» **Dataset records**
=== Section Start ===

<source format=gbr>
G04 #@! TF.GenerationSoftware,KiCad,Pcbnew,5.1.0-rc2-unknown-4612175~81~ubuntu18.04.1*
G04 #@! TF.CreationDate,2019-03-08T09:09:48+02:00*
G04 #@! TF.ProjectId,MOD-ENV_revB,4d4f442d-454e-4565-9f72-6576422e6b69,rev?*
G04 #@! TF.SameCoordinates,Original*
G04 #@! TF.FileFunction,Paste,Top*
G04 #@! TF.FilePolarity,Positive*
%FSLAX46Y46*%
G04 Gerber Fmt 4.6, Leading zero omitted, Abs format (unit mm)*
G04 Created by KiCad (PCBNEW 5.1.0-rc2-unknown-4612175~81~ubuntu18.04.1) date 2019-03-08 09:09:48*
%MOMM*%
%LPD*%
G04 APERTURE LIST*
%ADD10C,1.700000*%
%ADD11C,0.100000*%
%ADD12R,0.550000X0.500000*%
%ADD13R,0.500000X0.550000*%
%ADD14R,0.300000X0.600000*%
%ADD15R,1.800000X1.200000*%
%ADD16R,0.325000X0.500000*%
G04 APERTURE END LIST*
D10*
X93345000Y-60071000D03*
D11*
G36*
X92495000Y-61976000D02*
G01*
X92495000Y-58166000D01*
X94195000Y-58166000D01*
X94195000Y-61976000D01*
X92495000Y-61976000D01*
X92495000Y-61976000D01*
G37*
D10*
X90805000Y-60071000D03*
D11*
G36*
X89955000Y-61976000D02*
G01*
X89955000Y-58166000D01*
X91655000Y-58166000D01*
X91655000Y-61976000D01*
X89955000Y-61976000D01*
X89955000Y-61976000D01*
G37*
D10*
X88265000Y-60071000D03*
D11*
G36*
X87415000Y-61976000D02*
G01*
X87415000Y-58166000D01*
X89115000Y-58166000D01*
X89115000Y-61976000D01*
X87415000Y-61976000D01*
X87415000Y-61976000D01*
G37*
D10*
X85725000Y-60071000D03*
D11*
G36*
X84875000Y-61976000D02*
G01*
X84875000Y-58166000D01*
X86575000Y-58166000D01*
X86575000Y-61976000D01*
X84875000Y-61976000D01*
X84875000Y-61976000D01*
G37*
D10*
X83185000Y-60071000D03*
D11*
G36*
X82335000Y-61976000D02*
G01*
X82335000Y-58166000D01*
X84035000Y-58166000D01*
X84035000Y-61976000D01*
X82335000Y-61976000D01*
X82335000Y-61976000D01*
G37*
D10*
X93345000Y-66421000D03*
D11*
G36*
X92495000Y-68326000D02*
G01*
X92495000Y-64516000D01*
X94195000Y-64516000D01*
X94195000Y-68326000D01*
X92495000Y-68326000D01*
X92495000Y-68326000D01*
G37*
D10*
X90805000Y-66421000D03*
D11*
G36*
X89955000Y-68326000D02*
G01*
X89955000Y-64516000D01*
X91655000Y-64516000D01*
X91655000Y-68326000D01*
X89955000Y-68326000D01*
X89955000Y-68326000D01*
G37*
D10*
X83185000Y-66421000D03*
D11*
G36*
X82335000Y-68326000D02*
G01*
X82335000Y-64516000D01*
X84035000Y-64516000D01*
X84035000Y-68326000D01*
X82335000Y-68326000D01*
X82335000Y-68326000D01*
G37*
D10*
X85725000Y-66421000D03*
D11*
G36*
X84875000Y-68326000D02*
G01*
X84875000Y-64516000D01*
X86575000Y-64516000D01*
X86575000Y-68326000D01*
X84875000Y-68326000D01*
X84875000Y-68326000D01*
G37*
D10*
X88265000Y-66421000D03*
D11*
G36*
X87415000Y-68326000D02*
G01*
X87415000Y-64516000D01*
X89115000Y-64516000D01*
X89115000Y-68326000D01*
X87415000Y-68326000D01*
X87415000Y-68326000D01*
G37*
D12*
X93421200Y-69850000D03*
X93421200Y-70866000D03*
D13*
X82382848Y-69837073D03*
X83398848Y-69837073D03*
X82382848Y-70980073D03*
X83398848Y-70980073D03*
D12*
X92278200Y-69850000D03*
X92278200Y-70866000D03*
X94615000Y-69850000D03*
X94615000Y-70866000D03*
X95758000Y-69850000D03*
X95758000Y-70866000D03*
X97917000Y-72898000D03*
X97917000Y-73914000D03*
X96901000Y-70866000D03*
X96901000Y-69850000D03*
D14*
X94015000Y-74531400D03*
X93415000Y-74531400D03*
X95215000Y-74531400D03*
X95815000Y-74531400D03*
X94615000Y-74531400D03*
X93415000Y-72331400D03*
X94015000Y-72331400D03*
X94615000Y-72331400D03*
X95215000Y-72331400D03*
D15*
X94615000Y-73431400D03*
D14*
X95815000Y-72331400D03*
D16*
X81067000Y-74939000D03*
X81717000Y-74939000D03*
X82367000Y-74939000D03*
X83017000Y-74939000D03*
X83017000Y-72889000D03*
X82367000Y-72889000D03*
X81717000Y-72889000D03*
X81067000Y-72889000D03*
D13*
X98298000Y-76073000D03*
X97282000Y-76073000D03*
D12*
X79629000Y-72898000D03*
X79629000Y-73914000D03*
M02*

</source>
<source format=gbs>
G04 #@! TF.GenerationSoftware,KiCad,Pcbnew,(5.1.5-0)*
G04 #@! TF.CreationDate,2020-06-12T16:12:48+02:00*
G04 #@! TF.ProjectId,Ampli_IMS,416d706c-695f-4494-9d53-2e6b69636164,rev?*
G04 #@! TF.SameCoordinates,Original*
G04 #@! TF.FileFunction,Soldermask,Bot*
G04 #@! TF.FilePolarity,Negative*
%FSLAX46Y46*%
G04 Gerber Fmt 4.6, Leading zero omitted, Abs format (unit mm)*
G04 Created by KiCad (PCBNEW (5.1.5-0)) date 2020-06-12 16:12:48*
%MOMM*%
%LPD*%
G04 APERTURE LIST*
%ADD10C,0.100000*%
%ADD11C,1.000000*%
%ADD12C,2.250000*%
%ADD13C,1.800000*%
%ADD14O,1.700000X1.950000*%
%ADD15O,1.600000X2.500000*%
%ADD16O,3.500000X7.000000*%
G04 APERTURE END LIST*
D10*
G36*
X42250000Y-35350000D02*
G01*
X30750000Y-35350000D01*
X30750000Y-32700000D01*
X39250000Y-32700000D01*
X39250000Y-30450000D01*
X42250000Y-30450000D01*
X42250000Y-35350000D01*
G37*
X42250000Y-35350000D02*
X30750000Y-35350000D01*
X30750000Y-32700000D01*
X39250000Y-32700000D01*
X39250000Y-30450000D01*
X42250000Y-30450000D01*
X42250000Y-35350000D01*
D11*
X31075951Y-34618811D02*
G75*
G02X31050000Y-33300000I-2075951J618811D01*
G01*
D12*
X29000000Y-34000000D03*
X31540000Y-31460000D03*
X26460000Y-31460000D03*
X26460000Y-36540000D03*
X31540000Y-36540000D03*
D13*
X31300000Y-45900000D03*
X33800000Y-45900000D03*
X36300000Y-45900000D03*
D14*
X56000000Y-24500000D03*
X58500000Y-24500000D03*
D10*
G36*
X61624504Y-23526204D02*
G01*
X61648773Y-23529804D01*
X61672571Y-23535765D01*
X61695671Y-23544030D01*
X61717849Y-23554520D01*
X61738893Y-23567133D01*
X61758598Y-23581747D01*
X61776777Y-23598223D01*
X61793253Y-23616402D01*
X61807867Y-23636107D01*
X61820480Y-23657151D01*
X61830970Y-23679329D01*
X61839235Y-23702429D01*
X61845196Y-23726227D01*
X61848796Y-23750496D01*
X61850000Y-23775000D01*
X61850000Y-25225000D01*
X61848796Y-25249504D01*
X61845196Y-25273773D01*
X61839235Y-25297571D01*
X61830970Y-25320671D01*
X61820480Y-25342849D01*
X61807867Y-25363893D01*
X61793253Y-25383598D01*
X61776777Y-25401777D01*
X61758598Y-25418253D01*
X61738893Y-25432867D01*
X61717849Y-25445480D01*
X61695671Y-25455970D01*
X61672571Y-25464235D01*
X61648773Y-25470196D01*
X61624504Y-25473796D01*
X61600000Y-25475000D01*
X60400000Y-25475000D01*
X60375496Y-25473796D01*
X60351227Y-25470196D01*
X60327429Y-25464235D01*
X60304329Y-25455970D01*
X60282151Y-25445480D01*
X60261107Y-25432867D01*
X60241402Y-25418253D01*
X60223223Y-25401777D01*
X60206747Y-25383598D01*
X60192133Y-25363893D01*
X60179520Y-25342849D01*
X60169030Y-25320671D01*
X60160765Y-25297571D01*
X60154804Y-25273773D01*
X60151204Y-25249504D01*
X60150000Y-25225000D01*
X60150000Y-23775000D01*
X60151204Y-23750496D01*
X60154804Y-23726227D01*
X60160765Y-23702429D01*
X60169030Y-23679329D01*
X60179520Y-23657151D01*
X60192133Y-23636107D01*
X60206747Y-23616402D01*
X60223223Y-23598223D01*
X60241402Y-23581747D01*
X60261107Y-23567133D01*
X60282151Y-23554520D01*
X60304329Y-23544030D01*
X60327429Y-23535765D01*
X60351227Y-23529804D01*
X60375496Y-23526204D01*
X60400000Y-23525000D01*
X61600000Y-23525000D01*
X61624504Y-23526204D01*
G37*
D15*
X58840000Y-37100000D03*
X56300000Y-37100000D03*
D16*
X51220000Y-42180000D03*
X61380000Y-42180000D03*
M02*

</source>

=== Section End ===
=== Section Start ===

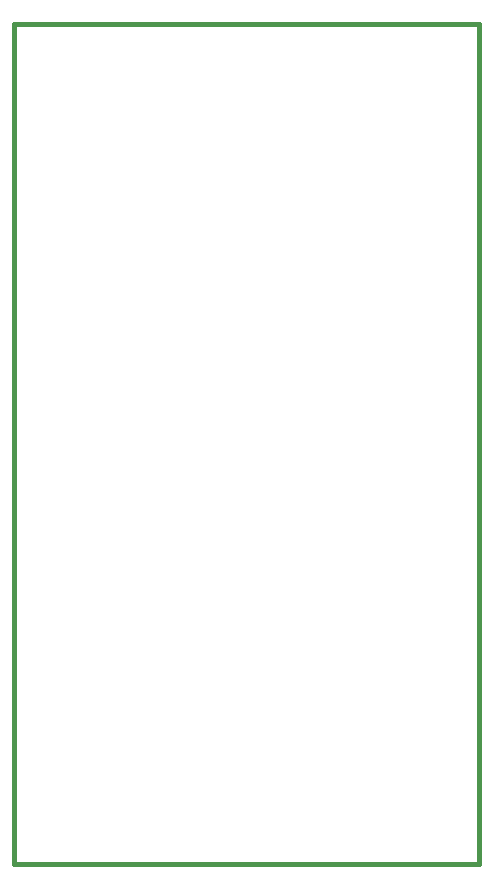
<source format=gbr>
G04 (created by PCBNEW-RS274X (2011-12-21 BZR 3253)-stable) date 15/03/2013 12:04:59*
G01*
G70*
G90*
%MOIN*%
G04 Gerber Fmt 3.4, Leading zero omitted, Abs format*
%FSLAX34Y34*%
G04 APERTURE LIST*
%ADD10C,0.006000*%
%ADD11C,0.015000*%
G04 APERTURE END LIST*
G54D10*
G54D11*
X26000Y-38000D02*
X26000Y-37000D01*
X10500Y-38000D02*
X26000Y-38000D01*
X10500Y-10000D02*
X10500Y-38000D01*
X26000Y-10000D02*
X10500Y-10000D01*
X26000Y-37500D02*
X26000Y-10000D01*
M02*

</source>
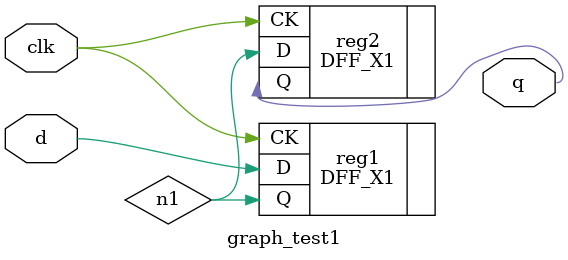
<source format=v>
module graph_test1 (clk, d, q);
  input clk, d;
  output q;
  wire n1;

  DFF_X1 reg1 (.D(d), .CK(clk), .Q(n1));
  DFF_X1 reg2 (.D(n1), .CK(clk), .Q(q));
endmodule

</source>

=== Section End ===

» **Job**
Among the entries above, how many lines contain the string "FilePolarity"? Write the number alone.

» **The completed task**
2